As the new month rolls in, investors are always on the lookout for attractive dividend stocks to add to their portfolios. February offers a unique opportunity to invest in companies that have a proven track record of paying and increasing their dividends. Here are three fabulous dividend stocks to consider buying in February:
1. A.O. Smith (AOS) - A Dividend Aristocrat with Strong Growth Potential
A.O. Smith is a water heater manufacturer that has been consistently increasing its dividend for over 30 years, making it a dividend aristocrat. The company has a 30-plus year streak of annual dividend increases and a conservative balance sheet. A.O. Smith's capital allocation strategy has been to consistently return capital to shareholders through dividends, with a 5-year dividend growth rate of 9.9%. The stock is currently trading at a discount of over 10% to its Morningstar fair value estimate, making it an attractive buy for long-term investors. Morningstar equity analysts expect the current annual dividend of $1.36 per share to increase to $1.66 by 2028.
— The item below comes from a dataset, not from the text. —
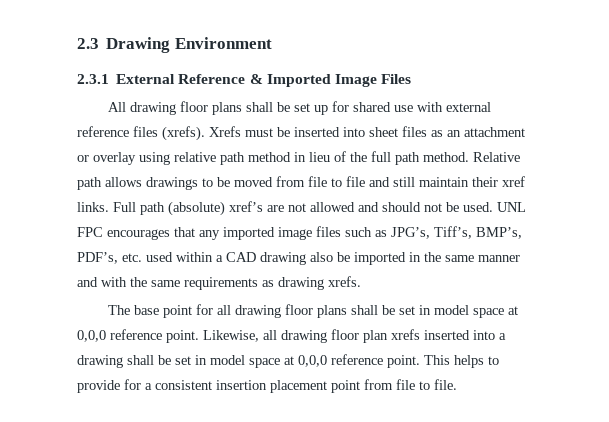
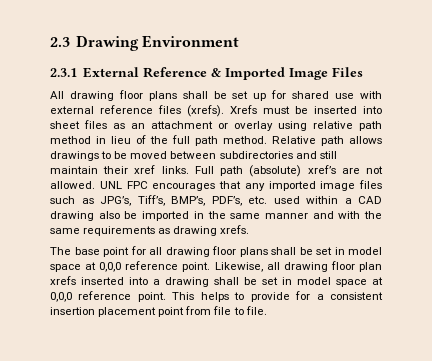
[276,176,365,187] from file to file -> [170,151,293,159] between subdirectories
[310,202,493,212] allowed and should not be used. -> [50,181,95,189] allowed.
2. Coca-Cola (KO) - A Reliable Dividend Stock with a Long History of Increases
Coca-Cola is another dividend aristocrat with a 62-year streak of consecutive dividend increases. The stock currently yields 3.1% and has an annualized dividend growth rate of 3.4% over the past five years. Coca-Cola is expected to declare its next dividend increase in mid-March, with the dividend rate likely to grow in line with earnings over the next 10 years. The company's dividend/payout ratio is expected to stabilize around 70%, which is considered prudent. Coca-Cola is trading in line with its Morningstar fair value estimate of $64 per share, making it a solid choice for income-focused investors.
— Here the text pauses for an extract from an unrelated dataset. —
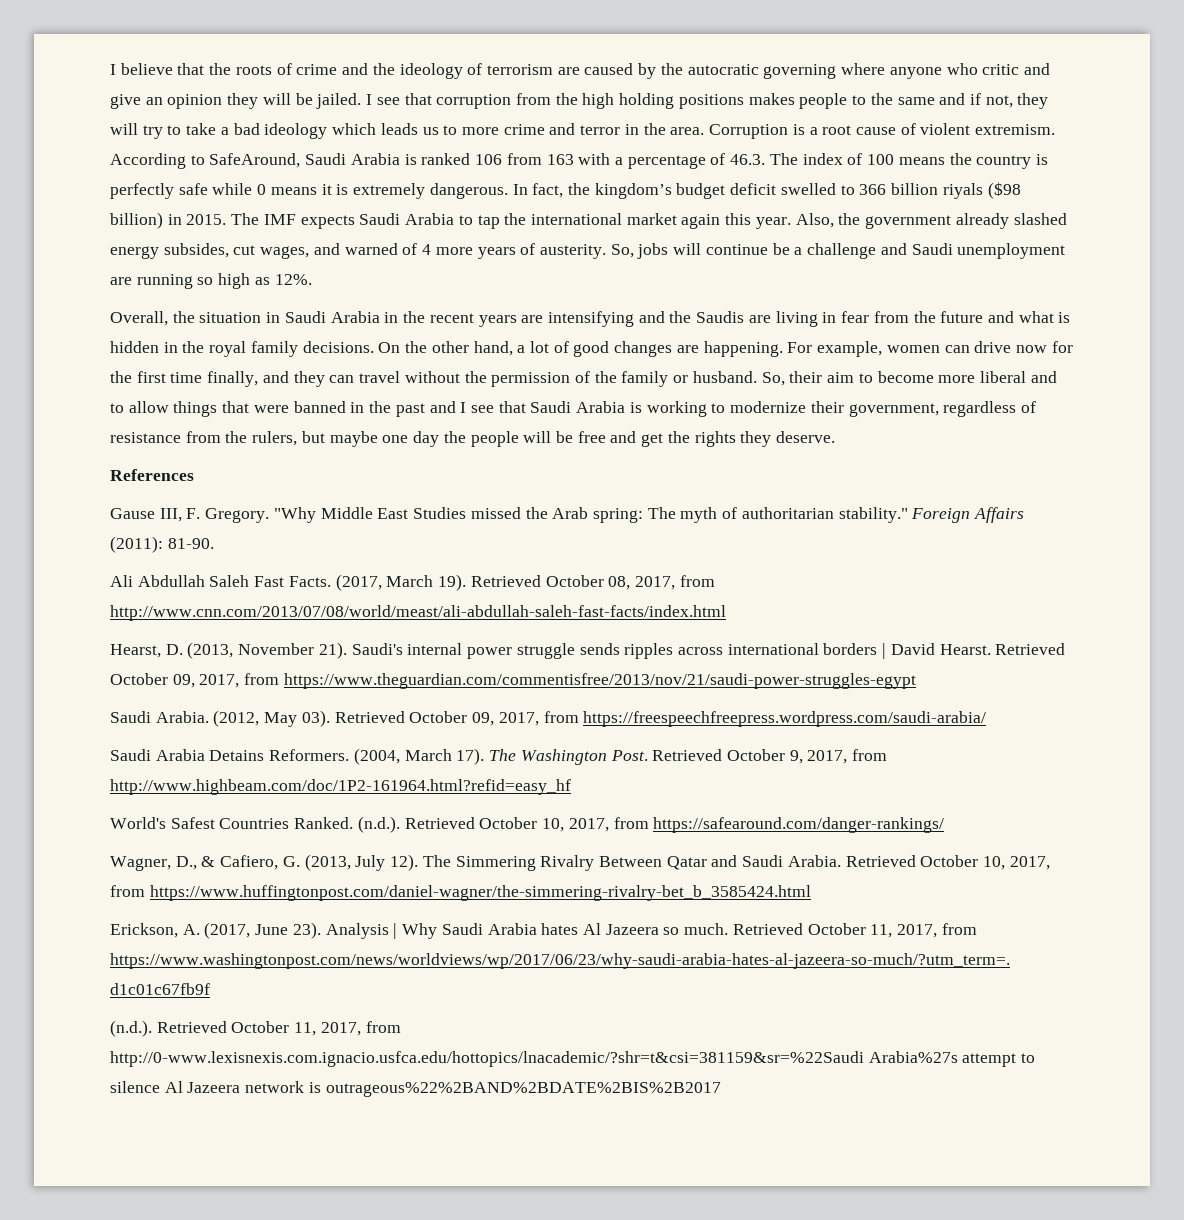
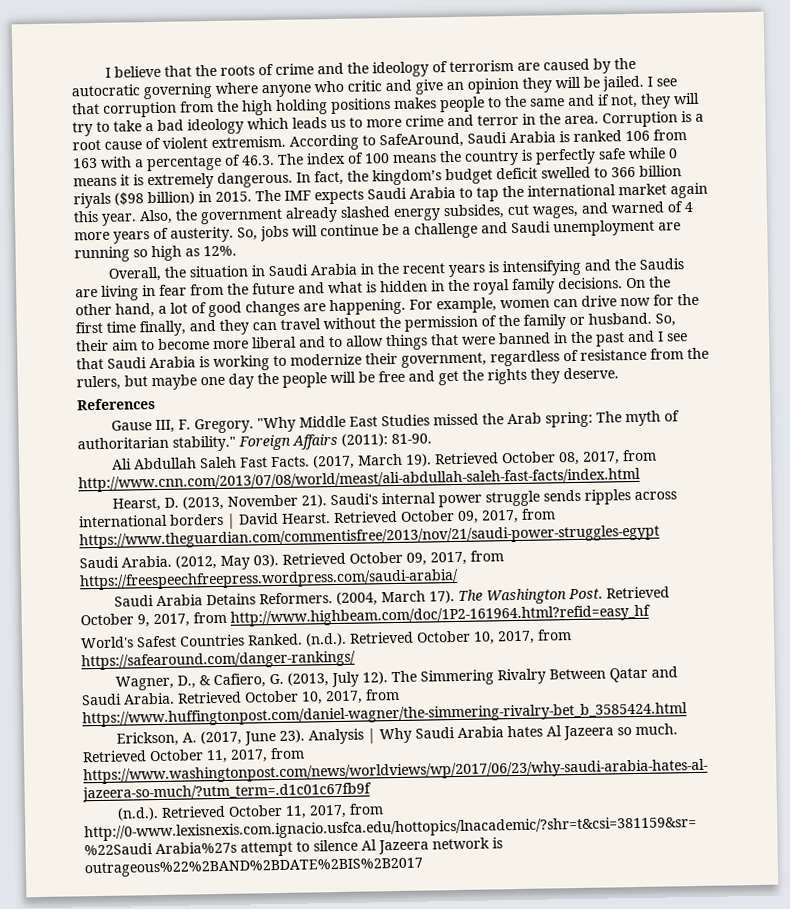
[521,315,544,323] are -> [488,261,500,273] is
3. Starbucks (SBUX) - A High-Growth Dividend Stock with a Strong Track Record
Starbucks has raised its quarterly dividend rate by 7% for its final payout of 2024, marking its 14th consecutive annual raise. The stock has an annualized dividend growth rate of 13.8% over the past five years, despite recent price appreciation that has pushed the stock into 2-star territory. Starbucks' strong dividend growth prospects are supported by Morningstar analysts, who expect the current annual rate of $2.44 per share to rise to $3.18 by 2029. Although the stock is trading at a premium of over 15% to its Morningstar fair value estimate, its strong dividend growth potential makes it an attractive choice for long-term investors.

In conclusion, these three fabulous dividend stocks - A.O. Smith, Coca-Cola, and Starbucks - offer attractive income opportunities for investors in February. Each company has a strong track record of paying and increasing dividends, making them excellent choices for long-term investors seeking stable income and capital appreciation. By adding these stocks to their portfolios, investors can build a diversified income stream that can help protect against inflation and provide flexibility in managing personal finances.